Development of a generic zebrafish embryo PBPK model and application to the developmental toxicity assessment of valproic acid analogs

• Verfasst von: Siméon, Ségolène [VerfasserIn]
• Verfasst von: Brotzmann, Katharina [VerfasserIn]
• Verfasst von: Fisher, Ciaran [VerfasserIn]
• Verfasst von: Gardner, Iain [VerfasserIn]
• Verfasst von: Silvester, Steve [VerfasserIn]
• Verfasst von: Maclennan, Richard [VerfasserIn]
• Verfasst von: Walker, Paul [VerfasserIn]
• Verfasst von: Braunbeck, Thomas [VerfasserIn]
• Verfasst von: Bois, Frederic Y. [VerfasserIn]
• Titel: Development of a generic zebrafish embryo PBPK model and application to the developmental toxicity assessment of valproic acid analogs
• Verf.angabe: Ségolène Siméon, Katharina Brotzmann, Ciaran Fisher, Iain Gardner, Steve Silvester, Richard Maclennan, Paul Walker, Thomas Braunbeck, Frederic Y. Bois
• E-Jahr: 2020
• Jahr: 28 February 2020
• Umfang: 11 S.
• Fussnoten: Gesehen am 13.05.2020
• Titel Quelle: Enthalten in: Reproductive toxicology
• Ort Quelle: Amsterdam [u.a.] : Elsevier Science, 1987
• Jahr Quelle: 2020
• Band/Heft Quelle: 93(2020), Seite 219-229
• ISSN Quelle: 1873-1708
• DOI: doi:10.1016/j.reprotox.2020.02.010
• Datenträger: Online-Ressource
• Sprache: eng
• Bibliogr. Hinweis: Errata: Siméon, Ségolène: Corrigendum to “Development of a generic zebrafish embryo PBPK model and application to the developmental toxicity assessment of valproic acid analogs” [Reprod. Toxicol. 93 (2020) 219⬜229]
• Sach-SW: Bayesian
• Sach-SW: Development
• Sach-SW: Effect concentration
• Sach-SW: Internal concentration
• Sach-SW: PBPK model
• Sach-SW: Toxicity
• Sach-SW: Valproic acid
• Sach-SW: Zebrafish embryo
• K10plus-PPN: 1698153317

Abstract

In order to better explain, predict, or extrapolate to humans the developmental toxicity effects of chemicals to zebrafish (Danio rerio) embryos, we developed a physiologically-based pharmacokinetic (PBPK) model designed to predict organ concentrations of neutral or ionizable chemicals, up to 120 h post-fertilization.
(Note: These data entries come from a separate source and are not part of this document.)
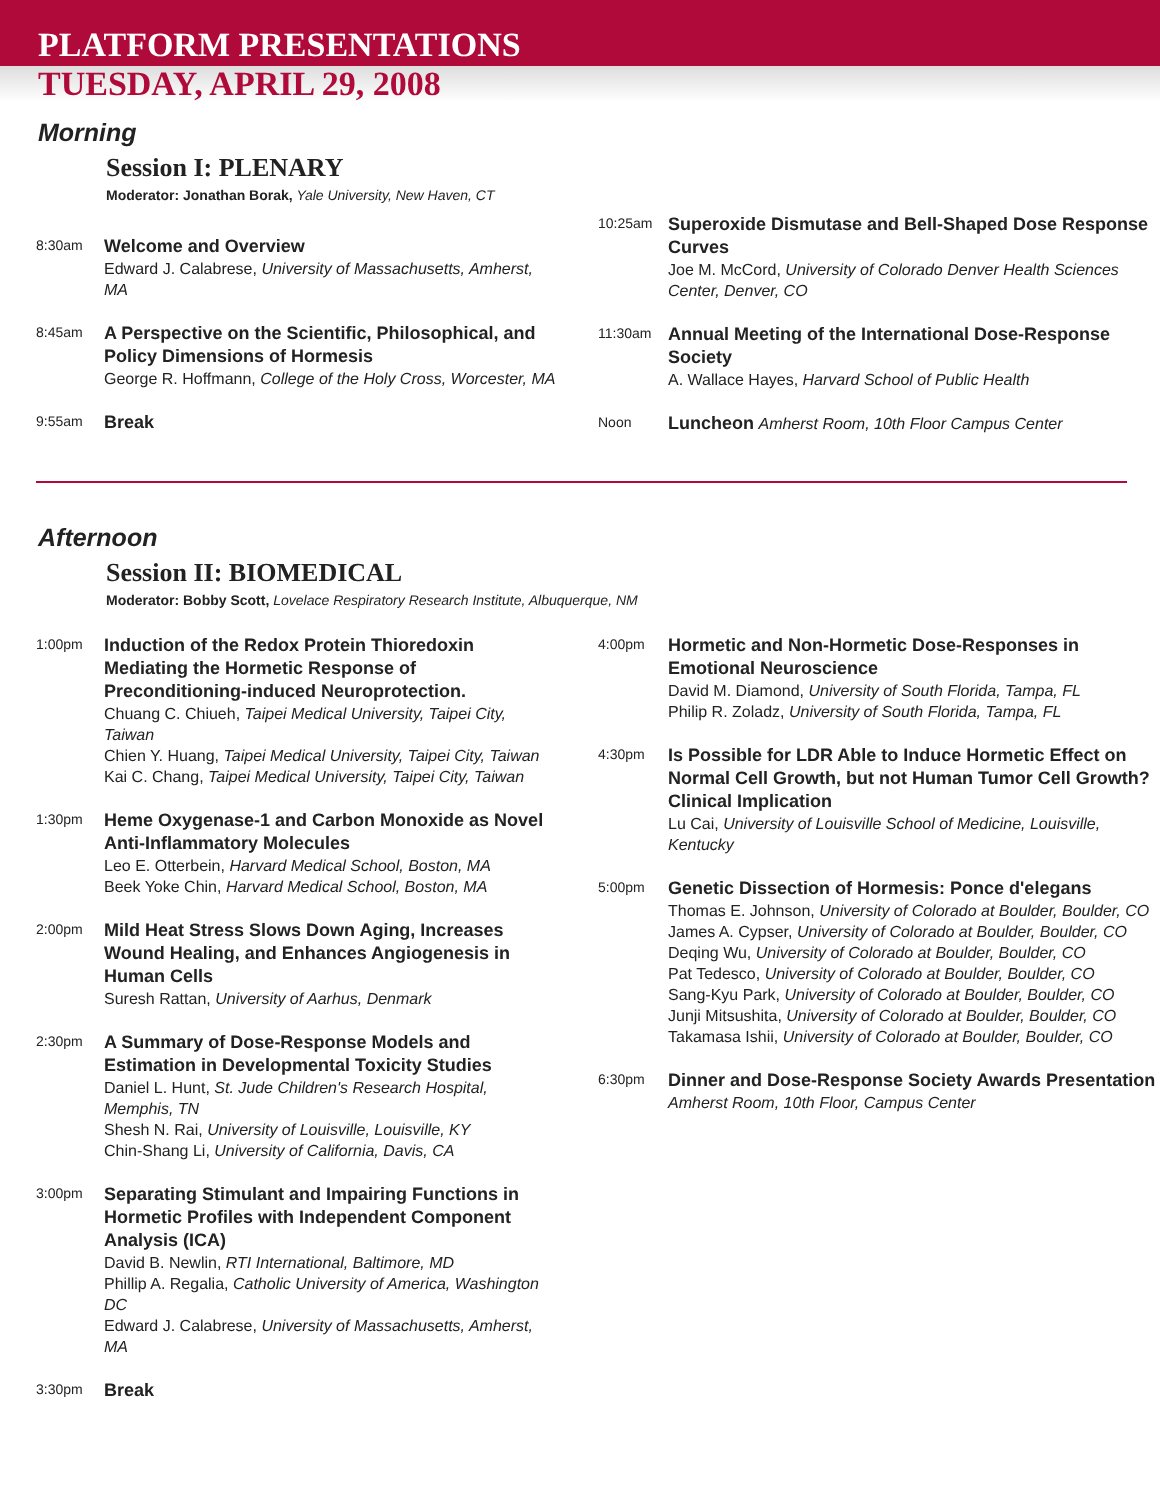PLATFORM PRESENTATIONS
TUESDAY, APRIL 29, 2008
Morning
Session I: PLENARY
Moderator: Jonathan Borak, Yale University, New Haven, CT
8:30am
Welcome and Overview
Edward J. Calabrese, University of Massachusetts, Amherst, MA
8:45am
A Perspective on the Scientific, Philosophical, and Policy Dimensions of Hormesis
George R. Hoffmann, College of the Holy Cross, Worcester, MA
9:55am
Break
10:25am
Superoxide Dismutase and Bell-Shaped Dose Response Curves
Joe M. McCord, University of Colorado Denver Health Sciences Center, Denver, CO
11:30am
Annual Meeting of the International Dose-Response Society
A. Wallace Hayes, Harvard School of Public Health
Noon
Luncheon Amherst Room, 10th Floor Campus Center
Afternoon
Session II: BIOMEDICAL
Moderator: Bobby Scott, Lovelace Respiratory Research Institute, Albuquerque, NM
1:00pm
Induction of the Redox Protein Thioredoxin Mediating the Hormetic Response of Preconditioning-induced Neuroprotection.
Chuang C. Chiueh, Taipei Medical University, Taipei City, Taiwan
Chien Y. Huang, Taipei Medical University, Taipei City, Taiwan
Kai C. Chang, Taipei Medical University, Taipei City, Taiwan
1:30pm
Heme Oxygenase-1 and Carbon Monoxide as Novel Anti-Inflammatory Molecules
Leo E. Otterbein, Harvard Medical School, Boston, MA
Beek Yoke Chin, Harvard Medical School, Boston, MA
2:00pm
Mild Heat Stress Slows Down Aging, Increases Wound Healing, and Enhances Angiogenesis in Human Cells
Suresh Rattan, University of Aarhus, Denmark
2:30pm
A Summary of Dose-Response Models and Estimation in Developmental Toxicity Studies
Daniel L. Hunt, St. Jude Children's Research Hospital, Memphis, TN
Shesh N. Rai, University of Louisville, Louisville, KY
Chin-Shang Li, University of California, Davis, CA
3:00pm
Separating Stimulant and Impairing Functions in Hormetic Profiles with Independent Component Analysis (ICA)
David B. Newlin, RTI International, Baltimore, MD
Phillip A. Regalia, Catholic University of America, Washington DC
Edward J. Calabrese, University of Massachusetts, Amherst, MA
3:30pm
Break
4:00pm
Hormetic and Non-Hormetic Dose-Responses in Emotional Neuroscience
David M. Diamond, University of South Florida, Tampa, FL
Philip R. Zoladz, University of South Florida, Tampa, FL
4:30pm
Is Possible for LDR Able to Induce Hormetic Effect on Normal Cell Growth, but not Human Tumor Cell Growth? Clinical Implication
Lu Cai, University of Louisville School of Medicine, Louisville, Kentucky
5:00pm
Genetic Dissection of Hormesis: Ponce d'elegans
Thomas E. Johnson, University of Colorado at Boulder, Boulder, CO
James A. Cypser, University of Colorado at Boulder, Boulder, CO
Deqing Wu, University of Colorado at Boulder, Boulder, CO
Pat Tedesco, University of Colorado at Boulder, Boulder, CO
Sang-Kyu Park, University of Colorado at Boulder, Boulder, CO
Junji Mitsushita, University of Colorado at Boulder, Boulder, CO
Takamasa Ishii, University of Colorado at Boulder, Boulder, CO
6:30pm
Dinner and Dose-Response Society Awards Presentation
Amherst Room, 10th Floor, Campus Center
Chemicals’ distribution is modeled in the cells, lysosomes, and mitochondria of ten organs of the embryo. The model’s partition coefficients are calculated with sub-models using physicochemical properties of the chemicals of interest. The model accounts for organ growth and changes in metabolic clearance with time. We compared ab initio model predictions to data obtained on culture medium and embryo concentrations of valproic acid (VPA) and nine analogs during continuous dosing under the OECD test guideline 236. We further improved the predictions by estimating metabolic clearance and partition coefficients from the data by Bayesian calibration. We also assessed the performance of the model at reproducing data published by Brox et al. (2016) on VPA and 16 other chemicals. We finally compared dose-response relationships calculated for mortality and malformations on the basis of predicted whole embryo concentrations versus those based on nominal water concentrations. The use of target organ concentrations substantially shifted the magnitude of dose-response parameters and the relative toxicity ranking of chemicals studied.